FinLang — The Financial Rules Engine

Deterministic. Auditable. Global.
Designed for explainable processing in regulated environments.

🌐 Overview

FinLang is a domain-specific language (DSL) and high-performance CLI engine for financial transaction processing.
It replaces opaque machine-learning categorization with transparent, deterministic rules — delivering explainability, auditability, and global compatibility.

Built for audit-friendly logic and deterministic processing.
A deterministic alternative where explainability and reproducibility matter.

📝 The FinLang DSL

FinLang rules are human-readable, Git-friendly, and designed for precision.
The engine processes rules top-to-bottom; the last matching rule sets the category, while flags accumulate.

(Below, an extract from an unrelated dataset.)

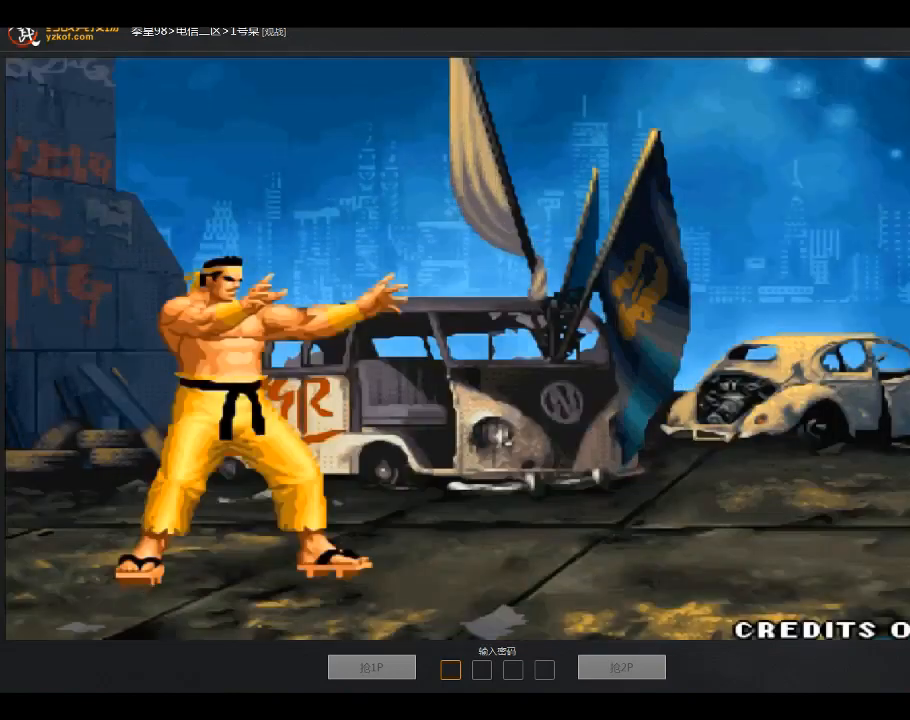
Gameplay with a controller (arcade stick); each line is a JSON object with the inputs held at the frame after it. "events" lists button and stick changes between this image and that frame as [ms after this image, input, new state], when the widget could be followed in between. Not read: L3 R3.
{"buttons": [], "left_stick": "center", "events": []}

# Example: Basic categorization and flagging
rule "GROCERIES: Tesco" {
  match:
    - counterparty ~ "*TESCO*"
  set:
    - category = "Groceries"
    - flags += "Supermarket"
}

# Example: Numeric range and exact match
rule "TRAVEL: High Value Flight" {
  match:
    - counterparty == "BRITISH AIRWAYS"
    - amount in -5000.00 .. -500.00
  set:
    - category = "Travel"
    - flags += "HighValue"
}

⚙️ Key Features (v0.7.7)

Feature	Description
Deterministic DSL	Human-readable `.fin` rules language — explainable logic, Git-friendly.
High-Performance Engine	Vectorized core (Pandas + NumPy + PyArrow) — ~217K rows/sec FastIO validated throughput on the integrity harness.
Dual Backend	Standard (`Engine: c`) or FastIO (`Engine: pyarrow`) with automatic fallback.
Growth Loop	Automated Discover → Suggest → Categorize workflow — 97.8% success on addressable patterns.
Global I18n Support	US/UK/EU/Commonwealth formats, £ € $ ¥ ₹ stripping, localized decimals/dates/delimiters.
Audit Trail System	Every decision logged (before/after state diffs); stateless for reproducibility.
Exclude Marker	Boolean `exclude` column — rule-driven, auditable, supports blacklist/whitelist exception patterns.
CR/DR Semantics	Case-insensitive CR/DR (with or without space), accounting negatives `(123.45)`, trailing minus `123.45-`. v0.7.7 fixes a latent bug on no-space CR/DR formats.
Amount Synthesis	Auto-computes `amount = abs(credit) – abs(debit)` across 9 edge cases.
Strict Parsing	Locale-aware normalization with configurable thresholds (`--strict-parse`).
Flag Integrity	Append-only (`flags +=`) with deterministic deduplication.
Integrity Verification	Built-in `--verify` and `--verify-full` — SHA-256 fingerprinting of immutable fields with optional artifact output.

📦 Installation

Requirements: Python 3.10—3.14

From PyPI (Recommended):

pip install finlang

With Fast I/O (PyArrow):

pip install "finlang[fastio]"

(Enables --fastio for accelerated CSV I/O.)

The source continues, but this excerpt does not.